Post #77: Keep It in the Ground

On January 17 the New York Times reported that, to appease environmentalists, the Obama administration would “ban drilling in portions of the Arctic Ocean’s Beaufort and Chukchi Seas.”  But in return, Republicans and the oil and gas industry got federal approval to drill in a large swath of the Atlantic Ocean, a move that I criticized here (#71, on March 19) because it “risks another BP-type disaster. This is no small bone to calm the savage dogs on the right. Department of the interior officials are quick to reassure us that safeguards will be in place before exploration begins and that the leased area is 50 miles from shore. But we’ve been down that road too many times to feel reassured. Recall, for one thing, that the Deepwater Horizon rig was 41 miles from Louisiana’s shore. For another, since the BP spill, no new safety regulations have been enacted by Congress, and in the current climate, and if they are, they will have to come from the administration itself. Who will be president when the time comes?”

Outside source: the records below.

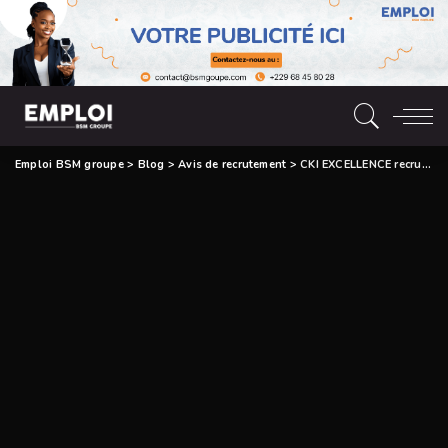
Emploi BSM groupe
>
Blog
>
Avis de recrutement
>
CKI EXCELLENCE recrute Deux (02) Caissières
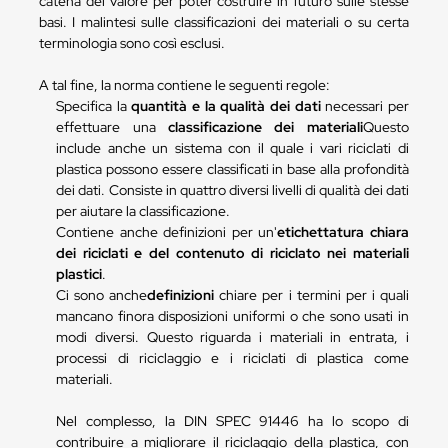
catena del valore per poter costruire in futuro sulle stesse
basi. I malintesi sulle classificazioni dei materiali o su certa
terminologia sono così esclusi.
A tal fine, la norma contiene le seguenti regole:
Specifica la
quantità e la qualità dei dati
necessari per
effettuare una
classificazione dei materiali
Questo
include anche un sistema con il quale i vari riciclati di
plastica possono essere classificati in base alla profondità
dei dati. Consiste in quattro diversi livelli di qualità dei dati
per aiutare la classificazione.
Contiene anche definizioni per un'
etichettatura chiara
dei riciclati e del contenuto di riciclato nei materiali
plastici
.
Ci sono anche
definizioni
chiare per i termini per i quali
mancano finora disposizioni uniformi o che sono usati in
modi diversi. Questo riguarda i materiali in entrata, i
processi di riciclaggio e i riciclati di plastica come
materiali.
Nel complesso, la DIN SPEC 91446 ha lo scopo di
contribuire a migliorare il riciclaggio della plastica, con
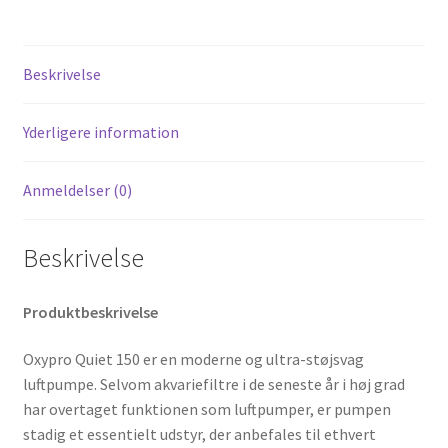
Beskrivelse
Yderligere information
Anmeldelser (0)
Beskrivelse
Produktbeskrivelse
Oxypro Quiet 150 er en moderne og ultra-støjsvag
luftpumpe. Selvom akvariefiltre i de seneste år i høj grad
har overtaget funktionen som luftpumper, er pumpen
stadig et essentielt udstyr, der anbefales til ethvert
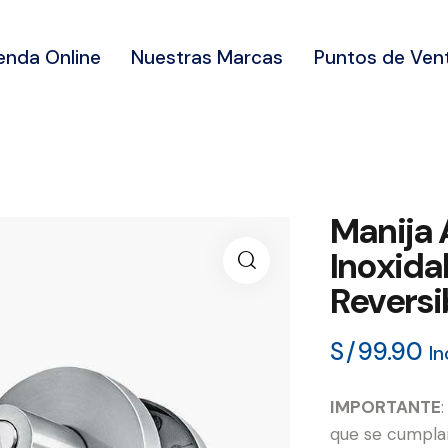
enda Online
Nuestras Marcas
Puntos de Ven
Manija 
Inoxida
Reversi
S/
99.90
In
IMPORTANTE
que se cumplan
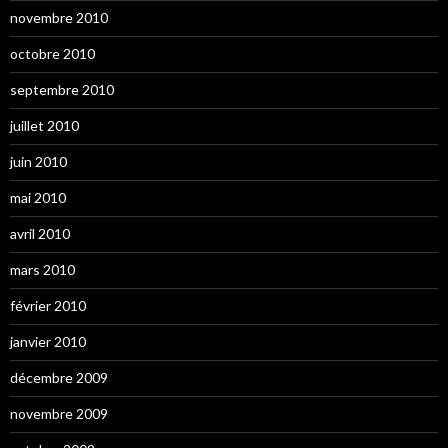
novembre 2010
octobre 2010
septembre 2010
juillet 2010
juin 2010
mai 2010
avril 2010
mars 2010
février 2010
janvier 2010
décembre 2009
novembre 2009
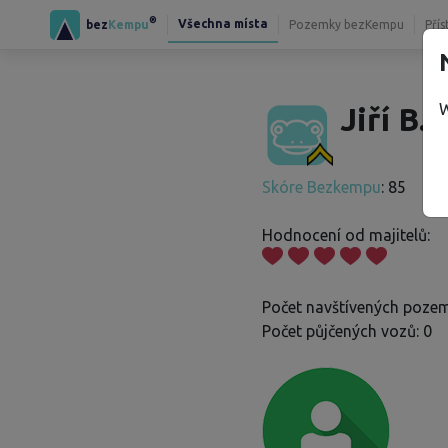
®
Všechna místa
bez
Kempu
Pozemky bezKempu
Přís
W
Jiří B.
Skóre Bezkempu
: 85
Hodnocení od majitelů:
Počet navštívených pozem
Počet půjčených vozů: 0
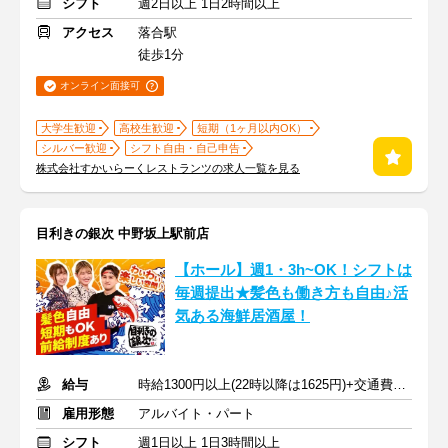
シフト
週2日以上 1日2時間以上
アクセス
落合駅
徒歩1分
オンライン面接可
大学生歓迎
高校生歓迎
短期（1ヶ月以内OK）
シルバー歓迎
シフト自由・自己申告
株式会社すかいらーくレストランツの求人一覧を見る
目利きの銀次 中野坂上駅前店
【ホール】週1・3h~OK！シフトは
毎週提出★髪色も働き方も自由♪活
気ある海鮮居酒屋！
給与
時給1300円以上(22時以降は1625円)+交通費規定内支給
雇用形態
アルバイト・パート
シフト
週1日以上 1日3時間以上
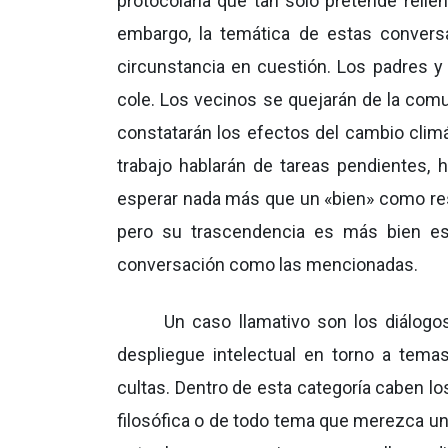
protocolaria que tan solo pretende rellen
embargo, la temática de estas conversa
circunstancia en cuestión. Los padres y 
cole. Los vecinos se quejarán de la comu
constatarán los efectos del cambio clim
trabajo hablarán de tareas pendientes, h
esperar nada más que un «bien» como resp
pero su trascendencia es más bien es
conversación como las mencionadas.
Un caso llamativo son los diálogo
despliegue intelectual en torno a tem
cultas. Dentro de esta categoría caben l
filosófica o de todo tema que merezca u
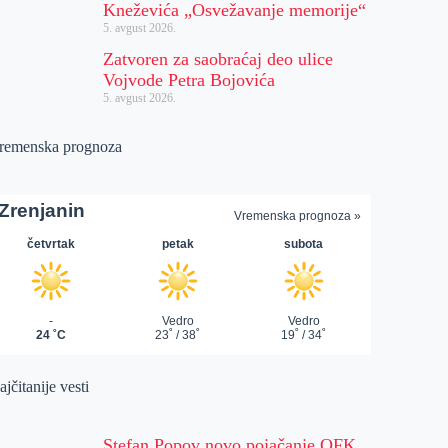
Kneževića „Osvežavanje memorije“
5. avgust 2026.
Zatvoren za saobraćaj deo ulice
Vojvode Petra Bojovića
5. avgust 2026.
remenska prognoza
jčitanije vesti
Stefan Popov novo pojačanje OFK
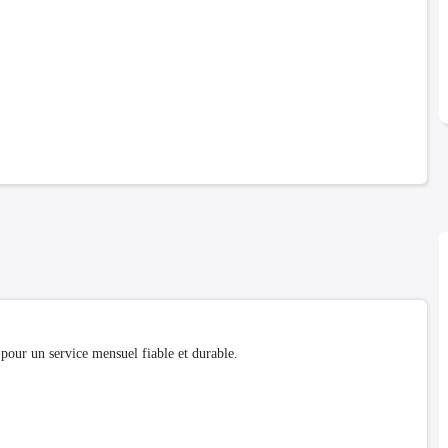
our un service mensuel fiable et durable.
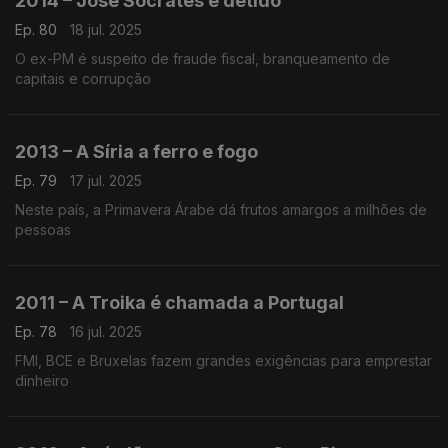
2014 – José Sócrates é detido
Ep. 80
18 jul. 2025
O ex-PM é suspeito de fraude fiscal, branqueamento de
capitais e corrupção
2013 – A Síria a ferro e fogo
Ep. 79
17 jul. 2025
Neste país, a Primavera Árabe dá frutos amargos a milhões de
pessoas
2011 – A Troika é chamada a Portugal
Ep. 78
16 jul. 2025
FMI, BCE e Bruxelas fazem grandes exigências para emprestar
dinheiro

Now the administration has reversed its Arctic Ocean decision and granted drilling rights in those seas to Shell Oil. The decision is conditional on Shell being granted additional permits, which of course it will. As happens every time offshore drilling is allowed, the administration claims that resource extraction and safety standards can be effectively monitored, and the energy company claims it will adhere to the highest level of care for the environment.  Such nonsense: common sense and past experience tell us that drilling in the frigid Arctic is dangerous, a spill is only a matter of time, and the cleanup will be far more complicated than in the Gulf of Mexico.

Even some oil company executives have expressed surprise that Shell would undertake this venture, especially when it folded operations in 2012 after its oil drilling rig went aground. From a profit-and-loss standpoint, moreover, drilling doesn’t make sense given the low price of energy these days. But Shell is clearly banking on a carbon-filled future.

The central issue is a different risk: climate change. More drilling means more carbon.  As the veteran environmentalist Bill McKibben writes (www.nytimes.com/…/obamas-catastrophic-climate-change-denial), opening the Arctic to drilling is like allowing cigarette machines in cancer wards. Carbon must be kept in the ground; the alternative is out-of-control global warming.

President Obama wants to leave a legacy of good planetary stewardship.  But as I’ve written before, his notion of “balancing” drilling and protection is only further unbalancing the environment.  It may be good politics, but it’s bad stewardship.